CVE-2024-38073: 
vulnerability analysis and mitigation

A vulnerability identified as CVE-2024-38073 affects the Windows Remote Desktop Licensing Service. This vulnerability was discovered and reported by Microsoft Corporation, with the initial CVE record being created on June 11, 2024. The vulnerability affects multiple versions of Microsoft Windows Server, including Server 2008, 2012, 2016, 2019, and 2022 (NVD).

The vulnerability has been assigned a CVSS v3.1 base score of 7.5 (HIGH) with the vector string CVSS:3.1/AV:N/AC:L/PR:N/UI:N/S:U/C:N/I:N/A:H. Microsoft has classified this as a Denial of Service vulnerability, and it has been associated with CWE-125 (Out-of-bounds Read) (NVD).

This vulnerability can lead to a Denial of Service condition in the Windows Remote Desktop Licensing Service.
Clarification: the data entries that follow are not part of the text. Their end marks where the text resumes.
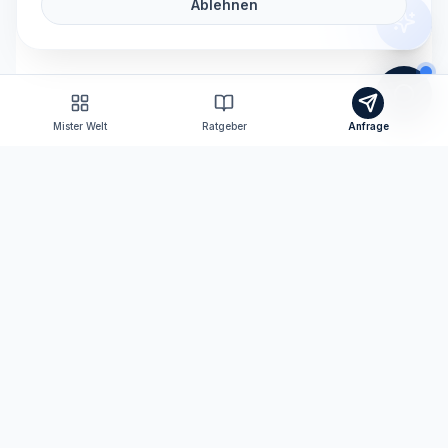
Ablehnen
Mister Welt
Ratgeber
Anfrage
Tomas Consulting
Versicherungsmakler nach § 34d GewO
Ihr persönlicher Ansprechpartner für Versicherungen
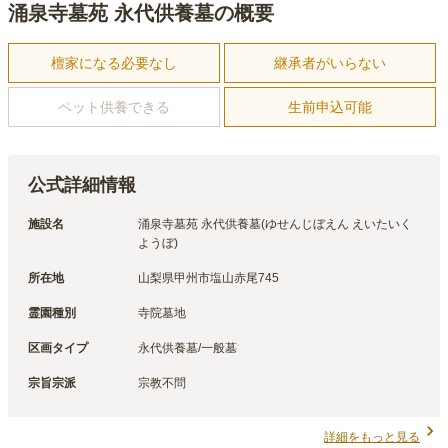
涌泉寺墓苑 永代供養墓の概要
檀家になる必要なし
継承者がいらない
ペット供養できる
生前申込可能
公式詳細情報
施設名
涌泉寺墓苑 永代供養墓(ゆせんじぼえん えいたいく
ようぼ)
所在地
山梨県甲州市塩山赤尾745
霊園種別
寺院墓地
区画タイプ
永代供養墓/一般墓
宗旨宗派
宗教不問
詳細をもっと見る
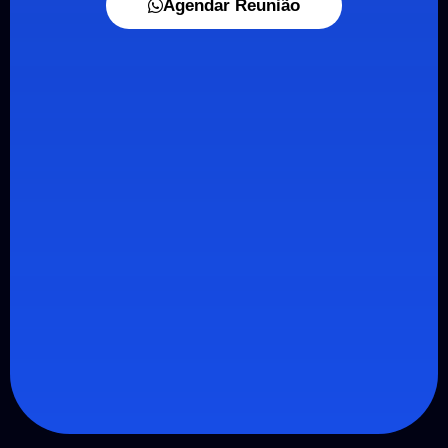
Agendar Reunião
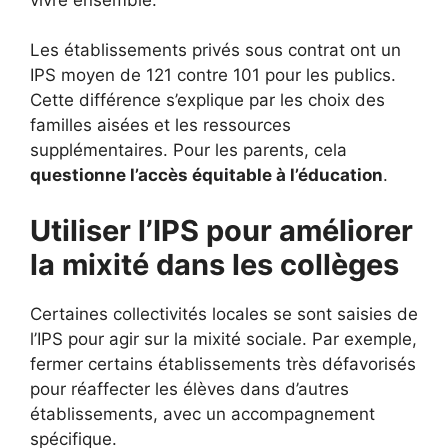
Les établissements privés sous contrat ont un
IPS moyen de 121 contre 101 pour les publics.
Cette différence s’explique par les choix des
familles aisées et les ressources
supplémentaires. Pour les parents, cela
questionne l’accès équitable à l’éducation
.
Utiliser l’IPS pour améliorer
la mixité dans les collèges
Certaines collectivités locales se sont saisies de
l’IPS pour agir sur la mixité sociale. Par exemple,
fermer certains établissements très défavorisés
pour réaffecter les élèves dans d’autres
établissements, avec un accompagnement
spécifique.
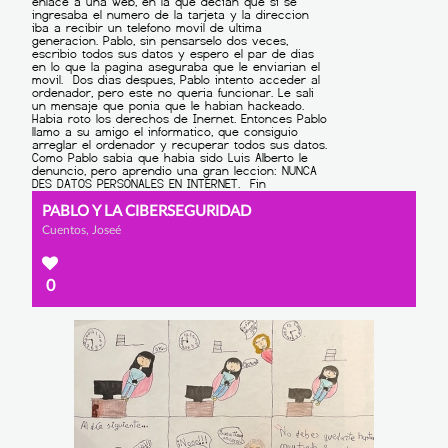
PABLO Y LA CIBERSEGURIDAD
Cuentos, Joseé
0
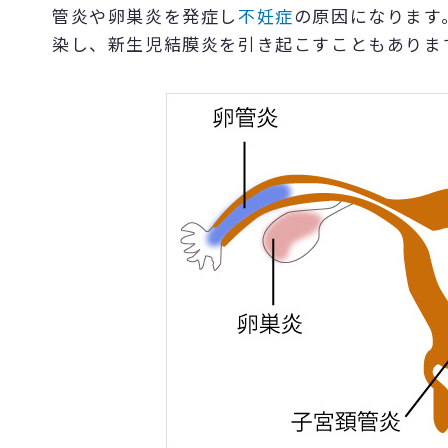
管炎や卵巣炎を発症し
不妊症
の原因になります
染し、新生児結膜炎を引き起こすこともありま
The CVSS scoring indicates that while there is no impact on confidentiality or integrity, there is a high impact on system availability (Microsoft Advisory).

Microsoft has released security updates to address this vulnerability. Patches are available for affected versions of Windows Server through various KB articles including KB5040485 (Server 2012), KB5040456 (Server 2012 R2), KB5040434 (Server 2016), KB5040430 (Server 2019), and KB5040437/KB5040438 (Server 2022) (Rapid7).